“From capital to develop and export goods like coffee, to training and support with digital platforms, Pacific businesses – especially female-led business – are in urgent need of tangible support,” says the Pacific Trade Investment (PTI) Australia Trade & Investment Commissioner, Caleb Jarvis.
The economic impacts of COVID-19 on female-led businesses in the Pacific continues to rise, according to the latest Pacific Business Monitor survey conducted by PTI.
The fifth survey in PTI’s ongoing series has found that 92% of female-led businesses have reported a fall in revenue. In comparison to the previous survey, the number of fully operational female-led businesses has declined from 29% to 23%, while partially operational businesses have increased from 19% to 41%.
Jarvis states that despite the COVID-19 free status of most Pacific Island Countries (PICs) “the economic impact of closed borders has been debilitating, especially for nations that are reliant on tourism – a sector with a high proportion of female employees.”
“Many women are performing a juggling act – balancing work with being the primary care givers,’ explains Jarvis- a trend correlating to findings published in a recent report by the United Nations titled, ‘Policy Brief: The Impact of COVID-19 on Women’.
The UN report notes that girls and women are ‘suffering more’ due to many factors: home schooling, disproportionate lack of access to digital tools, work capital, skills and higher care responsibilities.
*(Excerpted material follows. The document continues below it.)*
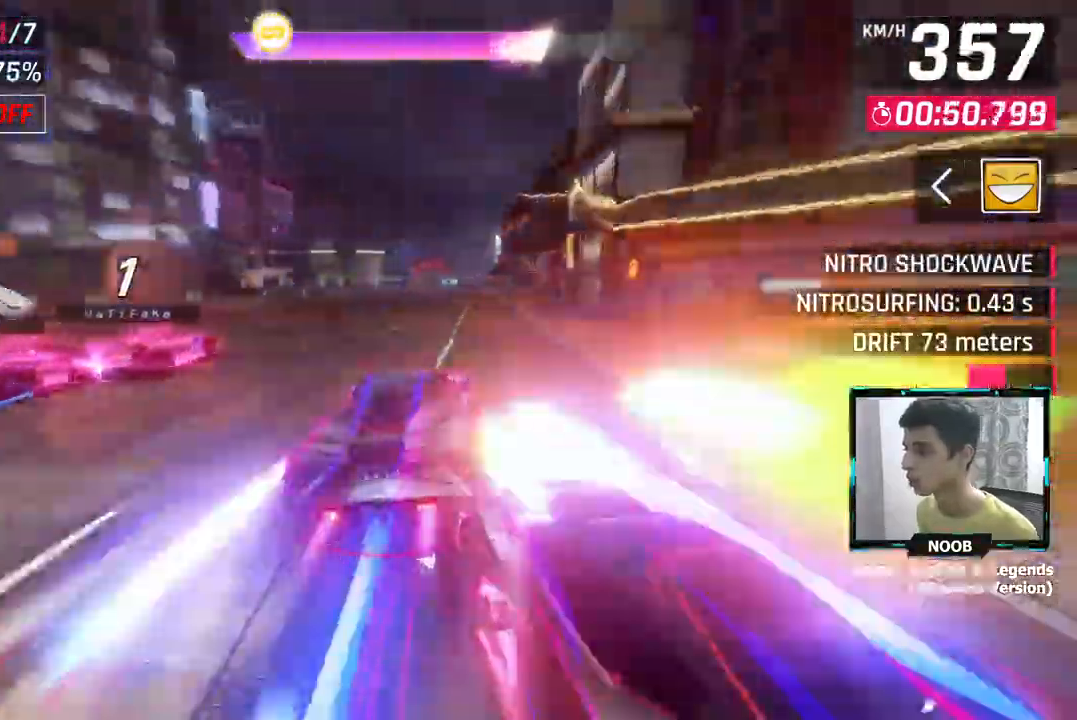
{"buttons": [], "left_stick": "center", "right_stick": "center", "events": [[67, "left_stick", "center"], [301, "L1", "down"], [367, "CROSS", "down"], [401, "L1", "up"], [451, "CROSS", "up"]]}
The latest PTI survey finds that COVID-19 has had a ‘negative impact’ on the mental health of 31% of female-led business in contrast to 14% of male-led businesses. Levels of happiness and optimism continue to decline as 45% report felling worried ‘most of the time’ or ‘all of the time’.
Despite the negative impacts, more female-led businesses are implementing adaptive measures such as pivoting to online business, and seeking rent reductions or relief.
Jarvis states that “it’s a long road ahead, and its vital that we continue to champion the voice of businesses in the Pacific by continuing to provide quantitative results to governments, donors and regional organisations so they can see the realities facing Pacific businesses.”